The function $\sum_{n=0}^\infty\frac{(-1)^n\mu(2n+1)}{(2n+1)^s}$: reference request or particular values at integers and abscissa of convergence We denote for integers $m\geq 1$ the Möbius function as $\mu(m)$. With the help of a CAS, Wolfram Alpha online calculator, I was calculating certain values of $$\sum_{n=0}^\infty\frac{(-1)^n\mu(2n+1)}{(2n+1)^k}\tag{1}$$
at integer arguments, for example $k=2,3$ and $k=4$. It is from the Möbius inversion of the Taylor series for the arctangent function and calculating integrals $$\int_0^1\frac{\arctan(z^{n+1})}{z}(\log z)^{k-2}dz$$
for the mentioned integers $k$.
Example. For example, it seems that $\sum_{n=0}^\infty\frac{(-1)^n\mu(2n+1)}{(2n+1)^4}=\frac{1536}{\psi^{(3)}(\frac{1}{4})-\psi^{(3)}(\frac{3}{4})}$, where $\psi^{(3)}(z)$ is the polygamma function of order $3$ (it is the notation from the Wikipedia Polygamma function).

Question 1. I am curious to know if these particular values ​​are in the literature and how to calculate them. Please if it is in the literature refers it and I try to search and read it from the literature, in other case can you express in terms of particular values of well-known functions and constants for example the case $k=5$ or $k=6$ of $(1)$? Many thanks.

Let $s=x+iy$ the complex variable, and we consider $$\eta(s):=\sum_{n=0}^\infty\frac{(-1)^n\mu(2n+1)}{(2n+1)^s}.$$ 
Then it is easy to see that $\eta(s)$ converges absolutely for $\Re s >1$, since  by comparison with the harmonic series, $|\sum_{n=0}^\infty\frac{(-1)^n\mu(2n+1)}{(2n+1)^s}|\leq \sum_{n=0}^\infty\frac{(-1)^n\mu(2n+1)}{(2n+1)^{\Re s}}.$

Question 2. Can you provide useful hints or ideas to know what about the abscissa of convegence of our series $\eta(s)$?  Please if it is in the literature refers it and I try to search and read it from the literature.

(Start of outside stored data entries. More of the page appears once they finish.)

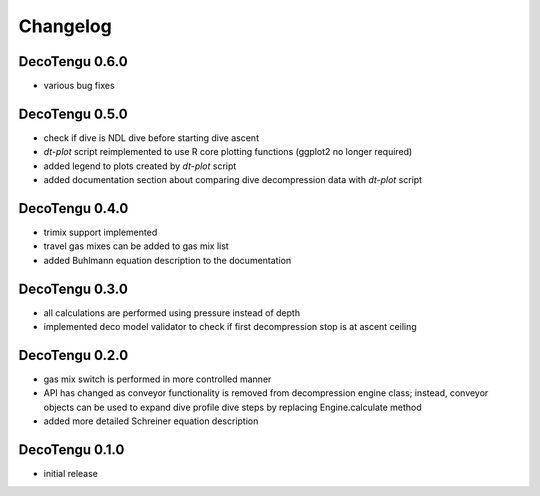 Changelog
=========
DecoTengu 0.6.0
---------------
- various bug fixes

DecoTengu 0.5.0
---------------
- check if dive is NDL dive before starting dive ascent
- `dt-plot` script reimplemented to use R core plotting functions (ggplot2 no
  longer required)
- added legend to plots created by `dt-plot` script
- added documentation section about comparing dive decompression data with
  `dt-plot` script

DecoTengu 0.4.0
---------------
- trimix support implemented
- travel gas mixes can be added to gas mix list
- added Buhlmann equation description to the documentation

DecoTengu 0.3.0
---------------
- all calculations are performed using pressure instead of depth
- implemented deco model validator to check if first decompression stop is
  at ascent ceiling

DecoTengu 0.2.0
---------------
- gas mix switch is performed in more controlled manner
- API has changed as conveyor functionality is removed from decompression
  engine class; instead, conveyor objects can be used to expand dive
  profile dive steps by replacing Engine.calculate method
- added more detailed Schreiner equation description

DecoTengu 0.1.0
---------------
- initial release

.. vim: sw=4:et:ai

Many thanks.

By the methods of analytic number theory for Dirichlet series, I think that should be useful calculate the asympotitc behaviour of $$\sum_{1\leq n\leq x}(-1)^{n}\mu(2n+1),$$ but I don't know nothing about it.

Footnote (See comments). Greg Martin anticipated a follow up question (
I thought to ask about the possibility of a functional equation and what about the zeros).
 A: This series can be written as a sum over all integers using a Dirchlet character of conductor $4$:
$$
\eta(s) = \sum_{n=0}^\infty\frac{(-1)^n\mu(2n+1)}{(2n+1)^s} = \sum_{m=1}^\infty \frac{\mu(m)\chi_{-4}(m)}{m^s},
$$
where
$$
\chi_{-4}(m) = \begin{cases}
1, &\text{if } m\equiv1\pmod 4, \\
-1, &\text{if } m\equiv3\pmod 4, \\
0, &\text{if $m$ is even.}
\end{cases}
$$
Therefore this series is actually the reciprocal of the Dirichlet $L$-function $L(s,\chi_{-4})$, which factors into an infinite Euler product
$$
\eta(s) = L(s,\chi_{-4})^{-1} = \sum_{m=1}^\infty \frac{\mu(m)\chi_{-4}(m)}{m^s} = \prod_p \bigg( 1 - \frac{\chi_{-4}(p)}{p^s} \bigg)
$$
and has a functional equation
$$
L(s,\chi_{-4}) = L(1-s,\chi_{-4}) \Gamma(1-s) (\tfrac\pi2)^{s-1} \cos(\tfrac \pi2s).
$$
Finally, there is a known formula for the values of (all) Dirichlet $L$-functions at negative integers; for this function we have
$$
L(1-m,\chi_{-4}) = - \frac{4^{m-1}}{m} \big( B_{m}(\tfrac14) - B_{m}(\tfrac34) \big).
$$
Here $B_m(x)$ is the usual Bernoulli polynomial, defined by
$$
\frac{t e^{Xt}}{e^t-1} = \sum_{n=0}^\infty B_n(X) \frac{t^n}{n!};
$$
presumably its values at $\frac14$ and $\frac34$ are related to the polygamma values you discovered.
This information is collectively enough to evaluate $L(s,\chi_{-4})$ exactly at positive odd integers. (At positive even integers the functional equation gives merely $0=0$, and so those values are a mystery exactly like the values of the Riemann zeta function at positive odd integers.)